The Anti-System Utility
By José Antonio Vanderhorst-Silverio, Ph.D.
Systemic Consultant: Electricity
Copyright © 2007 José Antonio Vanderhorst-Silverio. All rights reserved. No part of this article may be reproduced or transmitted in any form or by any means, electronic or mechanical, including photocopying and recording, without written permission from José Antonio Vanderhorst-Silverio. Please write to javs@ieee.org to contact the author for any kind of engagement.
This introduction, and the next to last paragraph, are taken from the article link Divine Dispensation of Electric Markets is Gone:
Looking what is happening from the EWPC paradigm shift, IOUs tried to stop progress by keeping the grid and the enterprise together (Congress should delete it from the new Energy Bill), as Warren Causey calls the two elements of the VIU in the article of the link All the issues in the same room.
Most, if not all, of the issues identified by Mr. Causey, a very objective observer of recent industry activity, are the results of maintaining the native load requirement that IOUs have imposed on the electric industry, which keep the utility grid and the enterprise under the control of VIUs. Mr. Causey calls for integrating the grid and the enterprise, which means that IOUs have not been able to integrate both dissimilar functions, so it is easier to go forward with EWPC.
When an organization operates as a system, the value of the whole is greater than sum of the value of its parts.
Reading carefully the article by Warren Causey, I come to the following conclusion:
The sum of the potential value of the grid plus the sum of the potential value of the enterprise is greater than the potential value of the utility, meaning that the utility instead of being organized as a system, it can be though as an anti-system.
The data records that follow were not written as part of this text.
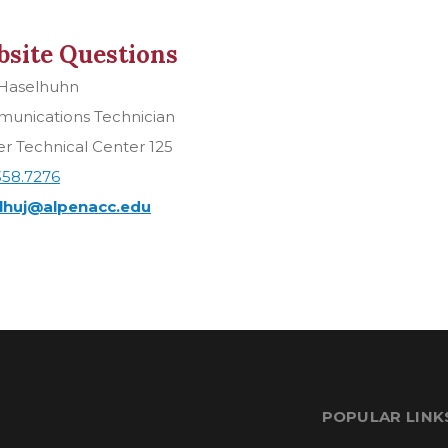
site Questions
 Haselhuhn
unications Technician
r Technical Center 125
358.7276
lhuj@alpenacc.edu
POPULAR LINK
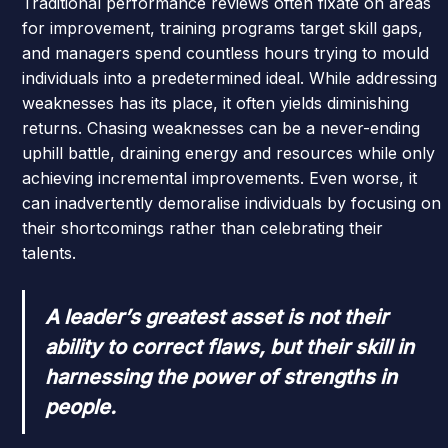
Traditional performance reviews often fixate on areas
for improvement, training programs target skill gaps,
and managers spend countless hours trying to mould
individuals into a predetermined ideal. While addressing
weaknesses has its place, it often yields diminishing
returns. Chasing weaknesses can be a never-ending
uphill battle, draining energy and resources while only
achieving incremental improvements. Even worse, it
can inadvertently demoralise individuals by focusing on
their shortcomings rather than celebrating their
talents.
A leader’s greatest asset is not their
ability to correct flaws, but their skill in
harnessing the power of strengths in
people.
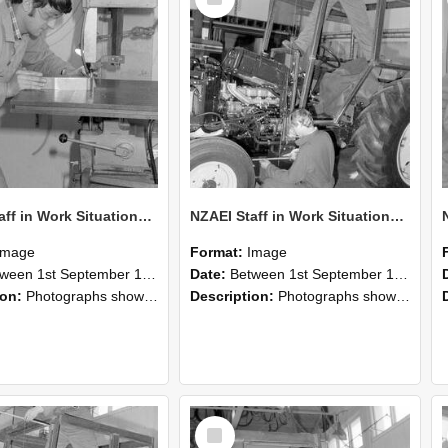
Item
NZAEI Staff in Work Situations, Open Days, September 1985 22
NZAEI Staff in Work Situations, Open Days, September 1985 21
Image
Format:
Image
n 1st September 1985 and 30th September 1985
Date:
Between 1st September 1985 and 30th September 1985
ion:
Photographs showing NZAEI staff demonstrating equipment, machinery, and engineering processes during Open Days in September 1985, Lincoln College.
Description:
Photographs showing NZAEI staff demonstrating equipment, machinery, and engineering processes during Open Days in September 1985, Lincoln College.
Select
Item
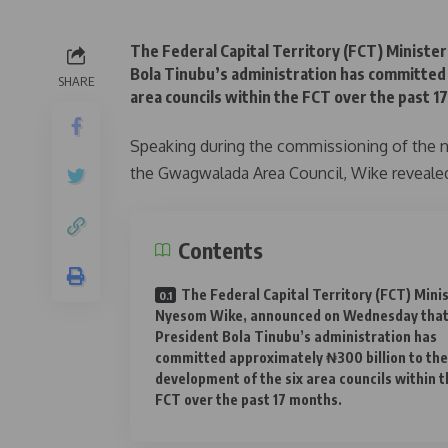
The Federal Capital Territory (FCT) Minist
Bola Tinubu’s administration has committed 
SHARE
area councils within the FCT over the past 1
Speaking during the commissioning of the n
the Gwagwalada Area Council, Wike revealed 
Contents
The Federal Capital Territory (FCT) Minis
Nyesom Wike, announced on Wednesday tha
President Bola Tinubu’s administration has
committed approximately ₦300 billion to the
development of the six area councils within t
FCT over the past 17 months.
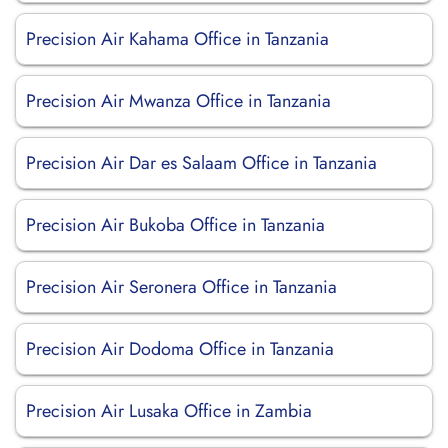
Precision Air Kahama Office in Tanzania
Precision Air Mwanza Office in Tanzania
Precision Air Dar es Salaam Office in Tanzania
Precision Air Bukoba Office in Tanzania
Precision Air Seronera Office in Tanzania
Precision Air Dodoma Office in Tanzania
Precision Air Lusaka Office in Zambia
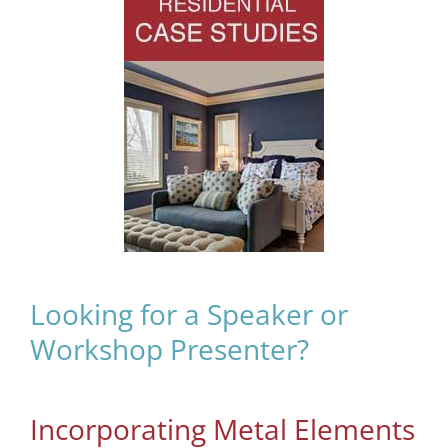
Looking for a Speaker or
Workshop Presenter?
Incorporating Metal Elements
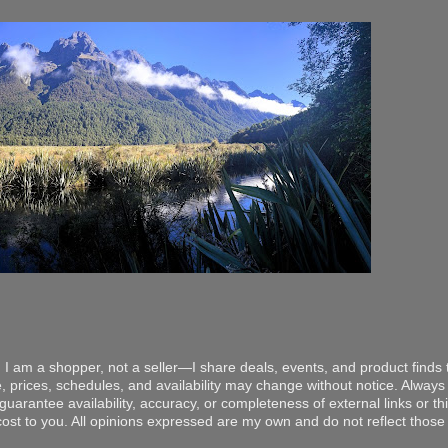
 I am a shopper, not a seller—I share deals, events, and product finds t
, prices, schedules, and availability may change without notice. Always v
arantee availability, accuracy, or completeness of external links or thir
ost to you. All opinions expressed are my own and do not reflect those o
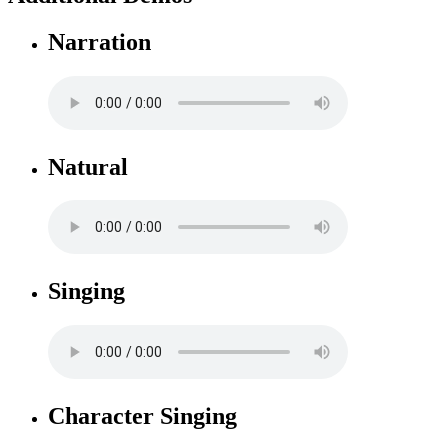
Narration
Natural
Singing
Character Singing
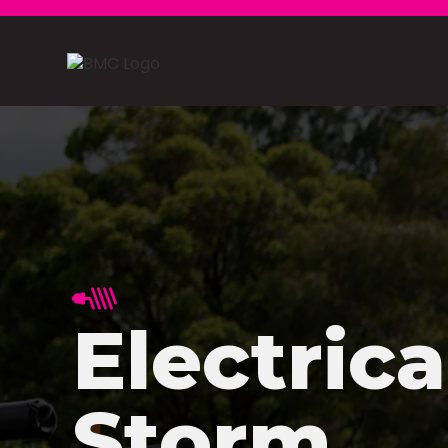
Electrica
Storm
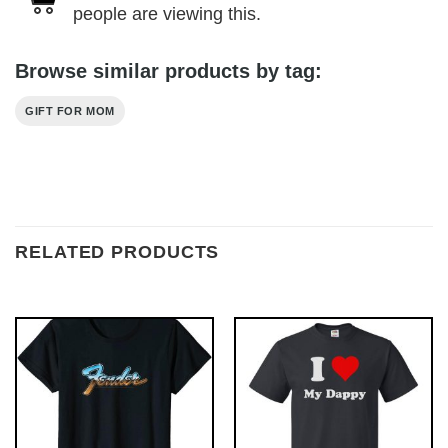
people are viewing this.
Browse similar products by tag:
GIFT FOR MOM
RELATED PRODUCTS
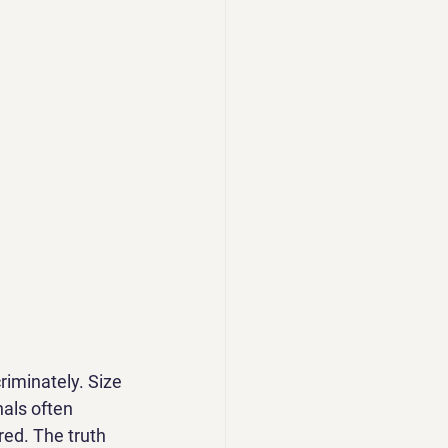
riminately. Size 
nals often 
ed. The truth 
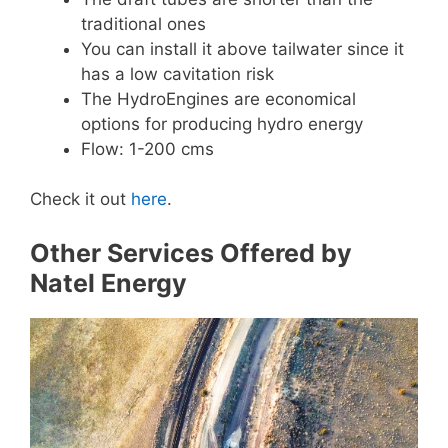
traditional ones
You can install it above tailwater since it
has a low cavitation risk
The HydroEngines are economical
options for producing hydro energy
Flow: 1-200 cms
Check it out
here
.
Other Services Offered by
Natel Energy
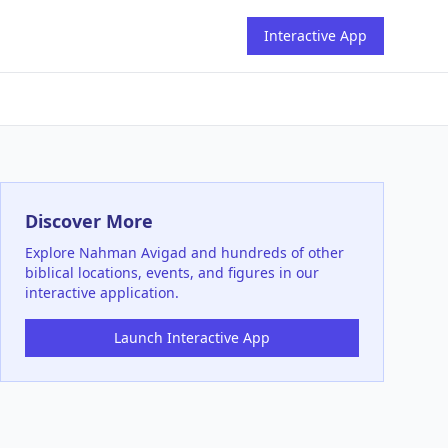
Interactive App
Discover More
Explore
Nahman Avigad
and hundreds of other
biblical locations, events, and figures in our
interactive application.
Launch Interactive App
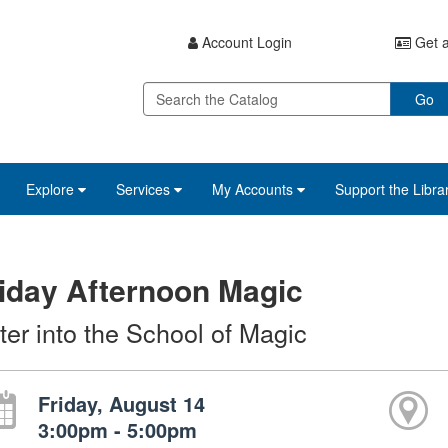
Account Login
Get a
Go
Explore
Services
My Accounts
Support the Libra
iday Afternoon Magic
ter into the School of Magic
Friday, August 14
3:00pm - 5:00pm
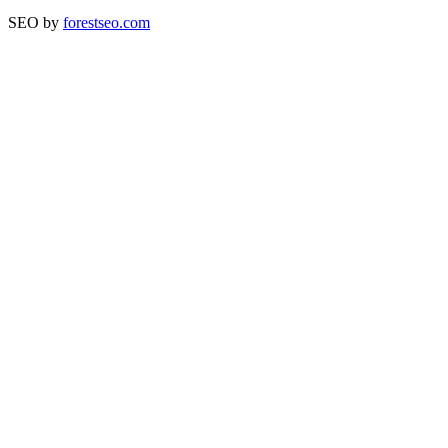
SEO by
forestseo.com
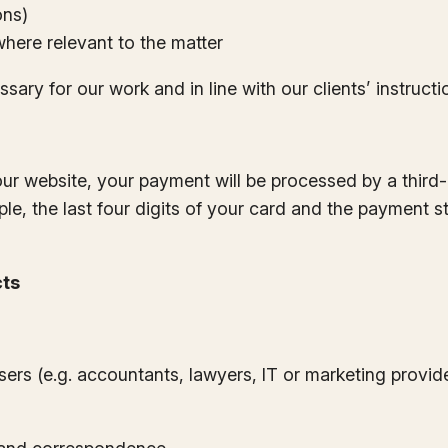
ons)
where relevant to the matter
sary for our work and in line with our clients’ instructi
our website, your payment will be processed by a third
le, the last four digits of your card and the payment s
cts
isers (e.g. accountants, lawyers, IT or marketing provid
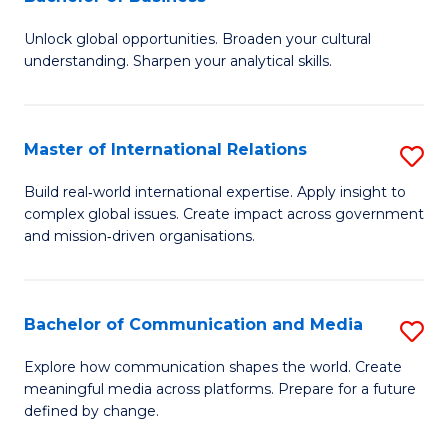
B
to
Unlock global opportunities. Broaden your cultural
of
C
understanding. Sharpen your analytical skills.
In
Fa
S
Master of International Relations
S
-
M
B
Build real‑world international expertise. Apply insight to
complex global issues. Create impact across government
of
of
and mission‑driven organisations.
In
B
Re
to
Bachelor of Communication and Media
S
to
C
B
C
Explore how communication shapes the world. Create
Fa
meaningful media across platforms. Prepare for a future
of
Fa
defined by change.
C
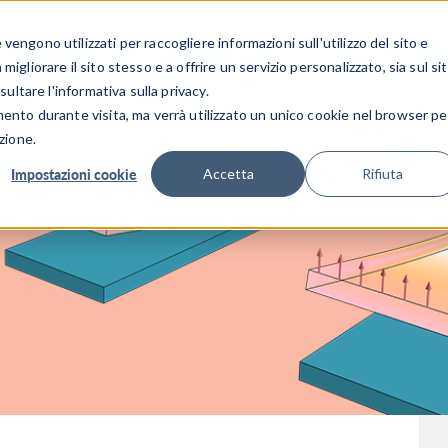
CENTRO 
engono utilizzati per raccogliere informazioni sull'utilizzo del sito e
SETTORI INDUSTRIALI
GALLERIA DEI VIDEO
igliorare il sito stesso e a offrire un servizio personalizzato, sia sul si
sultare l'informativa sulla privacy.
mento durante visita, ma verrà utilizzato un unico cookie nel browser pe
zione.
Impostazioni cookie
Accetta
Rifiuta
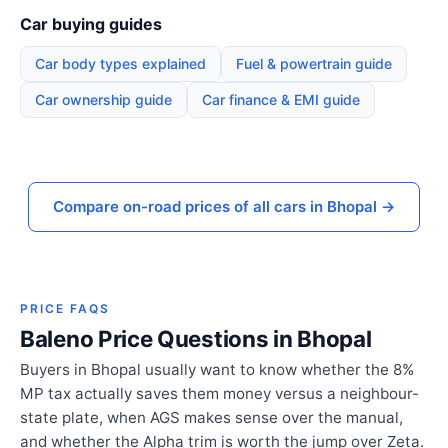
Car buying guides
Car body types explained
Fuel & powertrain guide
Car ownership guide
Car finance & EMI guide
Compare on-road prices of all cars in Bhopal →
PRICE FAQS
Baleno Price Questions in Bhopal
Buyers in Bhopal usually want to know whether the 8%
MP tax actually saves them money versus a neighbour-
state plate, when AGS makes sense over the manual,
and whether the Alpha trim is worth the jump over Zeta.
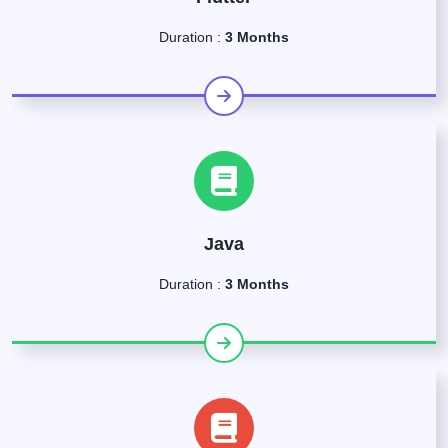
Duration :
3 Months
Java
Duration :
3 Months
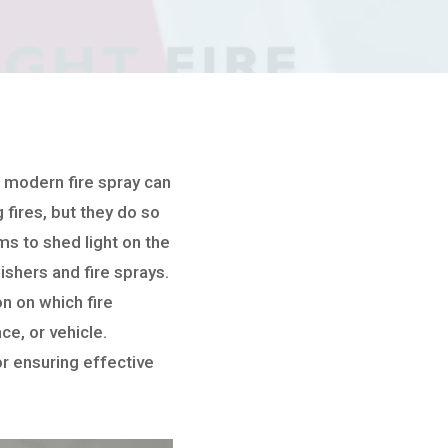
 a modern fire spray can
 fires, but they do so
s to shed light on the
ishers and fire sprays.
on on which fire
ce, or vehicle.
or ensuring effective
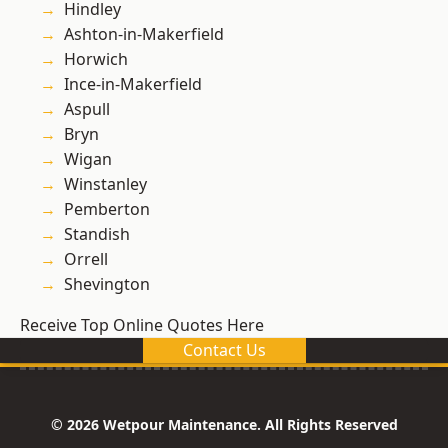
Hindley
Ashton-in-Makerfield
Horwich
Ince-in-Makerfield
Aspull
Bryn
Wigan
Winstanley
Pemberton
Standish
Orrell
Shevington
Receive Top Online Quotes Here
Contact Us
© 2026 Wetpour Maintenance. All Rights Reserved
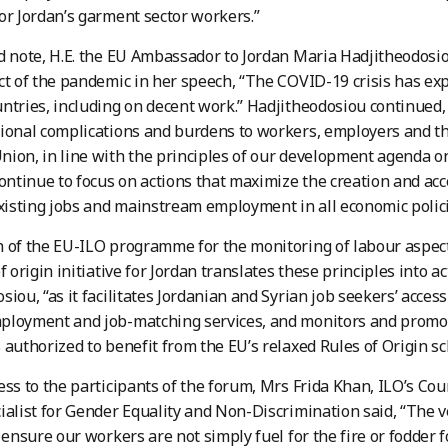
or Jordan’s garment sector workers.”
d note, H.E. the EU Ambassador to Jordan Maria Hadjitheodos
ct of the pandemic in her speech, “The COVID-19 crisis has e
ntries, including on decent work.” Hadjitheodosiou continued,
ional complications and burdens to workers, employers and t
ion, in line with the principles of our development agenda 
continue to focus on actions that maximize the creation and acc
existing jobs and mainstream employment in all economic polici
 of the EU-ILO programme for the monitoring of labour aspect
f origin initiative for Jordan translates these principles into a
siou, “as it facilitates Jordanian and Syrian job seekers’ acce
ployment and job-matching services, and monitors and promot
 authorized to benefit from the EU’s relaxed Rules of Origin s
ess to the participants of the forum, Mrs Frida Khan, ILO’s Co
ialist for Gender Equality and Non-Discrimination said, “The 
o ensure our workers are not simply fuel for the fire or fodder f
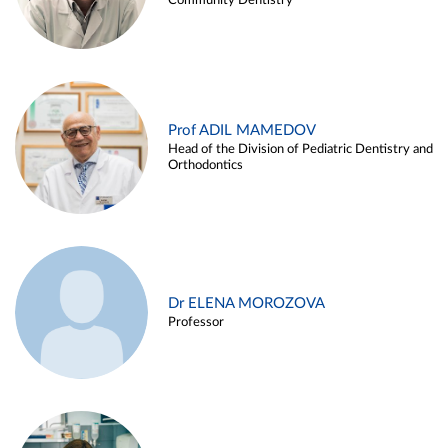
Community Dentistry
Prof ADIL MAMEDOV
Head of the Division of Pediatric Dentistry and
Orthodontics
Dr ELENA MOROZOVA
Professor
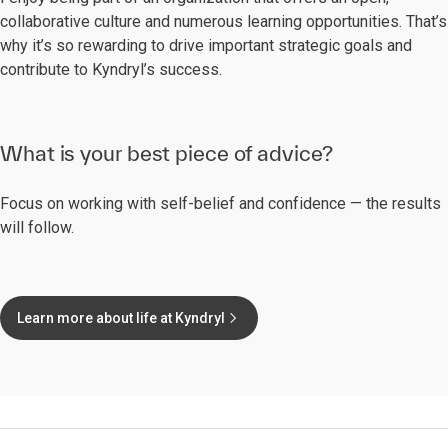
collaborative culture and numerous learning opportunities. That’s
why it’s so rewarding to drive important strategic goals and
contribute to Kyndryl’s success.
What is your best piece of advice?
Focus on working with self-belief and confidence — the results
will follow.
Learn more about life at Kyndryl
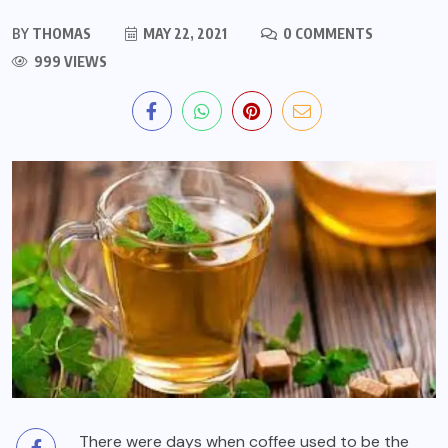
BY
THOMAS
MAY 22, 2021
0 COMMENTS
999 VIEWS
There were days when coffee used to be the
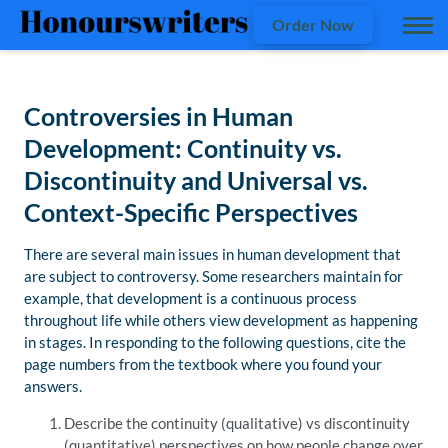
Order Now
Controversies in Human
Development: Continuity vs.
Discontinuity and Universal vs.
Context-Specific Perspectives
There are several main issues in human development that
are subject to controversy. Some researchers maintain for
example, that development is a continuous process
throughout life while others view development as happening
in stages. In responding to the following questions, cite the
page numbers from the textbook where you found your
answers.
Describe the continuity (qualitative) vs discontinuity
(quantitative) perspectives on how people change over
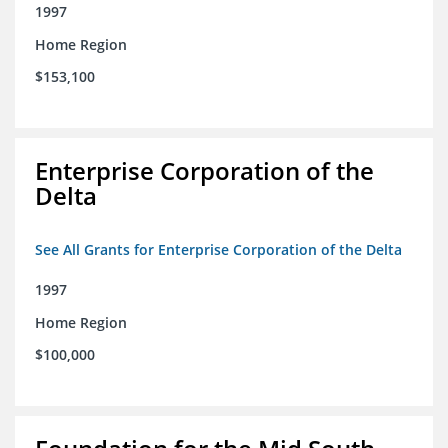
1997
Home Region
$153,100
Enterprise Corporation of the
Delta
See All Grants for Enterprise Corporation of the Delta
1997
Home Region
$100,000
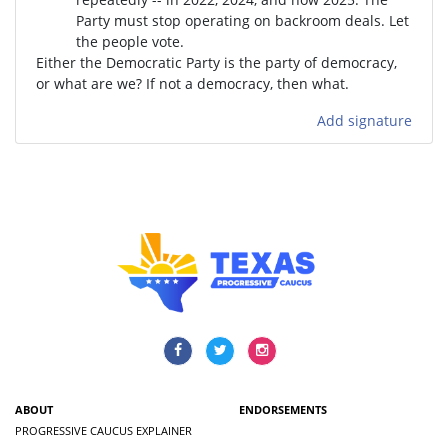
Party must stop operating on backroom deals. Let
the people vote.
Either the Democratic Party is the party of democracy,
or what are we? If not a democracy, then what.
Add signature
ABOUT
ENDORSEMENTS
PROGRESSIVE CAUCUS EXPLAINER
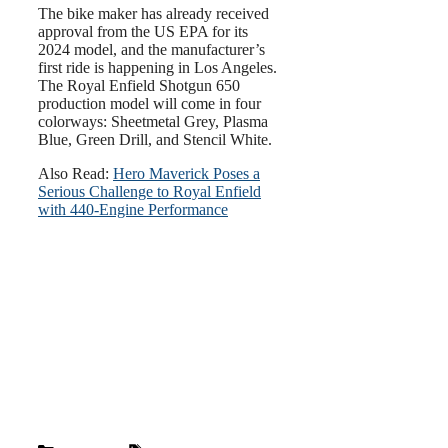
The bike maker has already received
approval from the US EPA for its
2024 model, and the manufacturer’s
first ride is happening in Los Angeles.
The Royal Enfield Shotgun 650
production model will come in four
colorways: Sheetmetal Grey, Plasma
Blue, Green Drill, and Stencil White.
Also Read:
Hero Maverick Poses a
Serious Challenge to Royal Enfield
with 440-Engine Performance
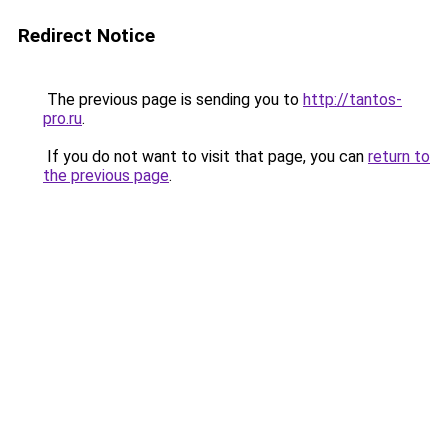
Redirect Notice
The previous page is sending you to
http://tantos-
pro.ru
.
If you do not want to visit that page, you can
return to
the previous page
.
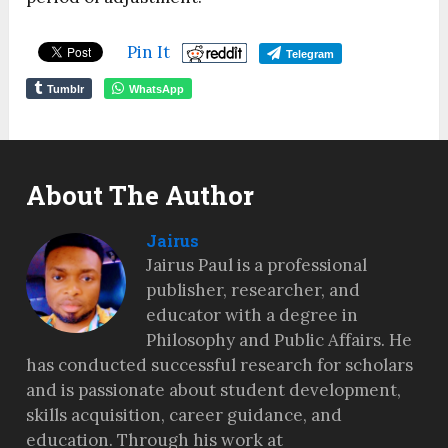
Pin It
Telegram
Tumblr
WhatsApp
About The Author
Jairus
Jairus Paul is a professional
publisher, researcher, and
educator with a degree in
Philosophy and Public Affairs. He
has conducted successful research for scholars
and is passionate about student development,
skills acquisition, career guidance, and
education. Through his work at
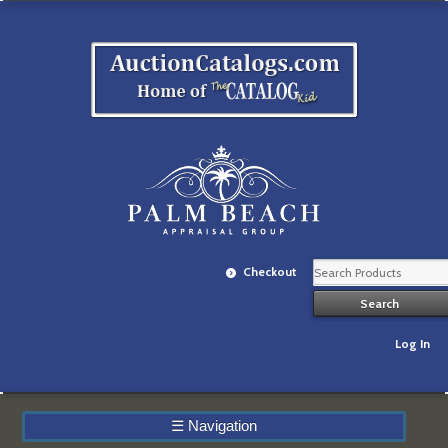
Checkout
Log In
☰
Navigation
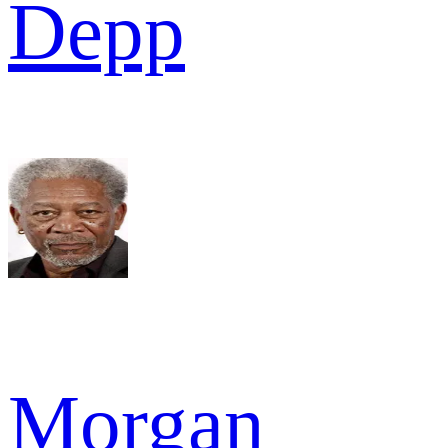
Depp
Morgan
What is the problem? Incumbent’s monopoly mindsets and political interference.
The monopoly utility operates a cash cow and so the priority is the enterprise, not the grid, nor customer service. In addition, the utility is also a political target. So grid’s investments are postponed, over and over.
What’s the solution? To restructure by a paradigm shift from VIUs to EWPC.
In order to make the industry robust, competitive and fully functional, EWPC separates the utility grid from the enterprise, with the former integrated to transmission and the latter open to competition. When that is done, the new utility becomes the transportation grid and several 2GRs (see link Second Generation Retailer - 2GR) take over a segment of the market by adding to their part of the enterprise the non-trivial functions of competition and integration of demand to the industry. Incumbents IOUs should decide whether they select one and only one of three activities (no Chinese walls allowed) of the restructured industry: generation, transportation, and retail.
As the grid is integrated with transmission, the resulting transportation utility budget is applied entirely to the modernization of the greater grid in a given area. As the regulated enterprise is transformed into several competing enterprises (aka Second Generation Retailers), the political target disappears, and investments, innovations, and jobs with a lot future are created.